Lo hicieron con el oficio y ardor necesarios. En trece horas de sesión grabaron una docena de títulos como en los viejos tiempos. “Blues With a Feeling” (de Rabon Tarrant) fue la canción insignia. Quedó tan satisfecho con el resultado que incluso se atrevió a hacer planes con dicho material. La terapia le había servido. Se sentía animado de nuevo.
No obstante, un demonio menor enviado por su Ego se dio a la tarea de susurrarle las inexistentes cualidades de su accionar individual. “El Mundo entero espera, no, reclama, tu obra solista”, le dijo. Las mieles del agazajo surtieron el efecto deseado. El material grabado aquella jornada no fue editado oficialmente.

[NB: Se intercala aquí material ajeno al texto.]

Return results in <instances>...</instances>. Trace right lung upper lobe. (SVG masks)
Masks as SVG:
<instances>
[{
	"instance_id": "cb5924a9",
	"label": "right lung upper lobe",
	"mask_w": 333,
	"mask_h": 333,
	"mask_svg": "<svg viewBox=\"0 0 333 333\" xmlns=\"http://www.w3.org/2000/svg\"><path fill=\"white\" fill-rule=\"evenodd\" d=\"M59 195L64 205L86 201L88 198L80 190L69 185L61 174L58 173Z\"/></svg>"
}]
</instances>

Él se fue a terminar su segundo álbum como solista, mientras el productor y la banda se embarcaban en otra llamada igualmente sin una segunda oportunidad, ésta del Más Allá, con un vaquero camino del ocaso. La banda editó su propio King King y luego desaparecería en el desierto del ninguneo, el productor llegaría al Oasis y al Reino Lejano. Nuestro personaje volvería a las andadas, a las cuchilladas con su amigo y alma gemela, a las modelos, a las Discos y a las alfombras rojas. Pasaría otro cuarto de siglo antes de sentir la misma nostalgia.
El inédito material se inscribió como de culto y siguió su propio camino hacia la luz y la leyenda. Yo lo encontré publicado con el nombre de The Famous Blues Sessions, bajo el sello Rabbit Records, en el sótano de una tienda de discos de segunda mano llamada ?ábel, en Praga, República Checa.